Provided entries:

---------------

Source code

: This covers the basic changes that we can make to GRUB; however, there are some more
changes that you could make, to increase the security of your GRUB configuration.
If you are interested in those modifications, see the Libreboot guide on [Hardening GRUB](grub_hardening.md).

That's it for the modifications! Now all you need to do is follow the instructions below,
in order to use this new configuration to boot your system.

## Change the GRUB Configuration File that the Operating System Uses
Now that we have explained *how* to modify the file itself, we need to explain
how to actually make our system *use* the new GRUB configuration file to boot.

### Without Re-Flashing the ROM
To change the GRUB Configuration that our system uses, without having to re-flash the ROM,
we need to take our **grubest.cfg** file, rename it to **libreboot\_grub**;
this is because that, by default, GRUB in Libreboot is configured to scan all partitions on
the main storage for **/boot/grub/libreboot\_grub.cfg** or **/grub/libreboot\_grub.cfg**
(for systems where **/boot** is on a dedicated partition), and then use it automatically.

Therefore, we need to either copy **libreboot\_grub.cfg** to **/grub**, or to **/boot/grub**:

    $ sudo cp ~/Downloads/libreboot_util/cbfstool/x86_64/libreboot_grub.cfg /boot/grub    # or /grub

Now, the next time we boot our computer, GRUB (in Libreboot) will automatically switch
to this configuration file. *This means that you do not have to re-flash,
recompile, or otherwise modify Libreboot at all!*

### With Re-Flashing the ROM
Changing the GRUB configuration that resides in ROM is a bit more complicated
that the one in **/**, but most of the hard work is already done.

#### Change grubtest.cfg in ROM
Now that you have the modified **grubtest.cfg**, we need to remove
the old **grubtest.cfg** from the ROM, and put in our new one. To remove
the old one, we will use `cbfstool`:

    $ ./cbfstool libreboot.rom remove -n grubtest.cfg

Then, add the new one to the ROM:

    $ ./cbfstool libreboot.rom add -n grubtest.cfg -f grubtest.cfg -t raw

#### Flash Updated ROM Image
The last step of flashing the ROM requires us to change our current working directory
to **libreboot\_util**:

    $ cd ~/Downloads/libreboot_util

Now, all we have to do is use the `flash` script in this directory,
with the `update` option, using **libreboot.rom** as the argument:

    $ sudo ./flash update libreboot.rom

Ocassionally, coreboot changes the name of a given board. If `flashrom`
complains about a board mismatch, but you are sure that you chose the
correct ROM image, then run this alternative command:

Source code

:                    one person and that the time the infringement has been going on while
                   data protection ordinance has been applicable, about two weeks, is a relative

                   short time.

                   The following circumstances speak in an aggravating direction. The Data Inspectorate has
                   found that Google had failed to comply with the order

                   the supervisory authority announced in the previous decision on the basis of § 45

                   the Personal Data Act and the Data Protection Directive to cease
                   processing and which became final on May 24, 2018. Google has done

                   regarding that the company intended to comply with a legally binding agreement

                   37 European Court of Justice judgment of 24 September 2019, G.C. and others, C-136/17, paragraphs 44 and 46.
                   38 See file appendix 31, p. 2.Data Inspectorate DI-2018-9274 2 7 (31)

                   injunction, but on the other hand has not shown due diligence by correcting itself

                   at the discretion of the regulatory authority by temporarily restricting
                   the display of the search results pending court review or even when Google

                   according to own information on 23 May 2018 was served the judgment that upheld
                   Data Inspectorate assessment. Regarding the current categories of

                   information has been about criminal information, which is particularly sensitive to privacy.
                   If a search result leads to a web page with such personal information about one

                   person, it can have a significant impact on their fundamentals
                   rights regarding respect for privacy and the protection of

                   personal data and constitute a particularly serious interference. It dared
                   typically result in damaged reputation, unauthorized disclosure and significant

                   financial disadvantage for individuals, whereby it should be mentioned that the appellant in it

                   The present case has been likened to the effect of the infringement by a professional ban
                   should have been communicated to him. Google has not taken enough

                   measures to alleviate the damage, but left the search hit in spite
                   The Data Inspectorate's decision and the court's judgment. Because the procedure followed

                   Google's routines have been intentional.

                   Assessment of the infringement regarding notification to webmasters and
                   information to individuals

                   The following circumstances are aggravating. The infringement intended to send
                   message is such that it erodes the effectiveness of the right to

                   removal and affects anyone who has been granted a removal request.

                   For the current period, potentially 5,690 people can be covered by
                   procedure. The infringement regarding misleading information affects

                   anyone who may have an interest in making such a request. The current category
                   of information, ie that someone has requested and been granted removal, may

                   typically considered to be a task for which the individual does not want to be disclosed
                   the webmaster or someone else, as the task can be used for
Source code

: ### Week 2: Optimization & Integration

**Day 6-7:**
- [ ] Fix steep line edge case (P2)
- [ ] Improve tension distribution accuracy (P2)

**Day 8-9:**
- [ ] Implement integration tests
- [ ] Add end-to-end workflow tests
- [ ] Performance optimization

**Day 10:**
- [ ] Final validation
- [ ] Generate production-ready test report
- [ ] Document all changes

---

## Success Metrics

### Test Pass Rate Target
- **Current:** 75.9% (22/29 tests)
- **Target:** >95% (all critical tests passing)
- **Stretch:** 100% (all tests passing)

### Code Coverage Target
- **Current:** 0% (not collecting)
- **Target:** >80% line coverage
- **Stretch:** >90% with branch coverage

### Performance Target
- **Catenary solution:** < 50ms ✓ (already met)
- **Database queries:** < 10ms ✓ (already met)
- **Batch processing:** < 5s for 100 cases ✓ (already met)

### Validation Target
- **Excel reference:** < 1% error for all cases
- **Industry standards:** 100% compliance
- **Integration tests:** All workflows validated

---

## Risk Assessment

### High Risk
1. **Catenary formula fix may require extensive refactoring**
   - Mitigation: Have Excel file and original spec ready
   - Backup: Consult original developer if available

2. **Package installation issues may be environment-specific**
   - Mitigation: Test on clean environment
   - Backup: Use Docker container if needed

---------------

Instructions to follow: Among the entries above, how many lines contain the string "Performance"? Write the number alone.

Result for this task: 2